The chaotic process was in place even on other brands, whether it was experimenting with Jinder Mahal, giving AJ Styles short shrift despite his lengthy title reign, or refusing to pull the trigger on people like Samoa Joe, the entire roster felt like it had a ceiling on it, preventing people from getting over.
Since no one feels like a star on the current roster, WWE has for the past decade gone to the well of older stars - Brock Lesnar, The Undertaker, Triple H, The Rock, Kane, Goldberg, Batista, and for the last few years, John Cena. Even Shawn Michaels was induced to return last year.
But that was never a strategy that could last. Father Time is undefeated. With John Cena now a near-permanent resident of Hollywood, and the other stars in their 50's or close to it, the well looks like it has finally dried up, barring perhaps one final dip or two.
With Roman Reigns and the part-timers gone, who does WWE have left? The void is sucking the main roster dry and you're seeing it happen in real time every week.

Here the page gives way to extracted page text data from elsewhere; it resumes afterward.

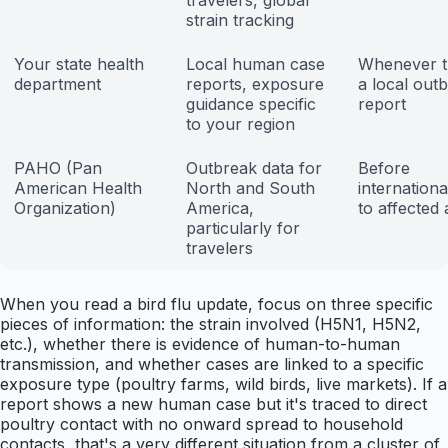
travelers, global
strain tracking
Your state health
Local human case
Whenever t
department
reports, exposure
a local out
guidance specific
report
to your region
PAHO (Pan
Outbreak data for
Before
American Health
North and South
internationa
Organization)
America,
to affected
particularly for
travelers
When you read a bird flu update, focus on three specific
pieces of information: the strain involved (H5N1, H5N2,
etc.), whether there is evidence of human-to-human
transmission, and whether cases are linked to a specific
exposure type (poultry farms, wild birds, live markets). If a
report shows a new human case but it's traced to direct
poultry contact with no onward spread to household
contacts, that's a very different situation from a cluster of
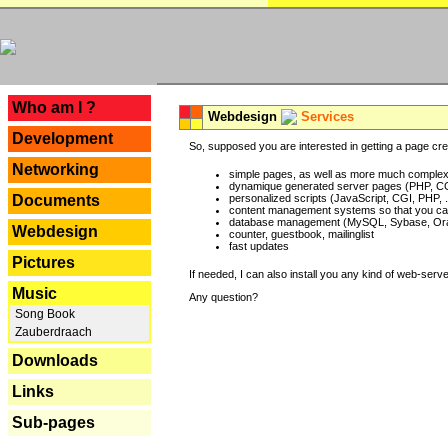
---
Who am I ?
Webdesign
Services
Development
So, supposed you are interested in getting a page crea
Networking
simple pages, as well as more much complex o
dynamique generated server pages (PHP, CG
Documents
personalized scripts (JavaScript, CGI, PHP, .
content management systems so that you can
database management (MySQL, Sybase, Oracl
Webdesign
counter, guestbook, mailinglist
fast updates
Pictures
If needed, I can also install you any kind of web-serv
Music
Any question?
Song Book
Zauberdraach
Downloads
Links
Sub-pages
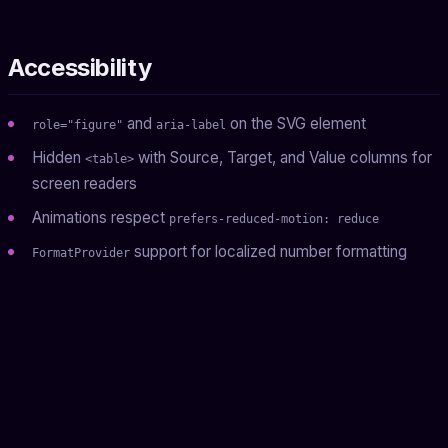
Accessibility
and
on the SVG element
role="figure"
aria-label
Hidden
with Source, Target, and Value columns for
<table>
screen readers
Animations respect
prefers-reduced-motion: reduce
support for localized number formatting
FormatProvider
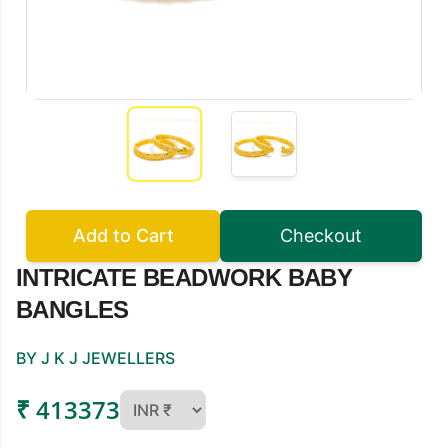
Add to Cart
Checkout
INTRICATE BEADWORK BABY
BANGLES
BY J K J JEWELLERS
₹ 413373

This is why the women's division has been so prominently featured, and if it wasn't for the star signing of Ronda Rousey and the sheer phenomenon that is Becky Lynch, the company would be in an even darker state.
Even in that division, only a few people feel like legitimate stars, and the use of Asuka this week is a good microcosm of how destructive WWE's hot/cold booking has been.
The roster desperately needs a rebuild. Most of its workers have been too heavily damaged to be built back into stars - at least on their own. We've seen too much of them. It needs a new element, a catalyst to start a new reaction.
If the company knows what's good for it, these guys will be that catalyst. Every company needs a solid core of main event talent, and we've seen how good these guys are in NXT when acting as that solid core. They can do the same for the main roster if permitted, especially when Adam Cole and Velveteen Dream eventually join them. Each brings something unique to the table.
The company must recognize this and make them the foundation for a roster rebuild. There, they can revitalize the shows, and bring some excitement back to this company, where people feel like stars once again instead of anonymous, interchangeable cogs.
Or Vince McMahon can just do what he's been doing and wonder why his ratings are falling at an accelerating pace, locker room morale remains low, and the excitement for All Elite Wrestling grows.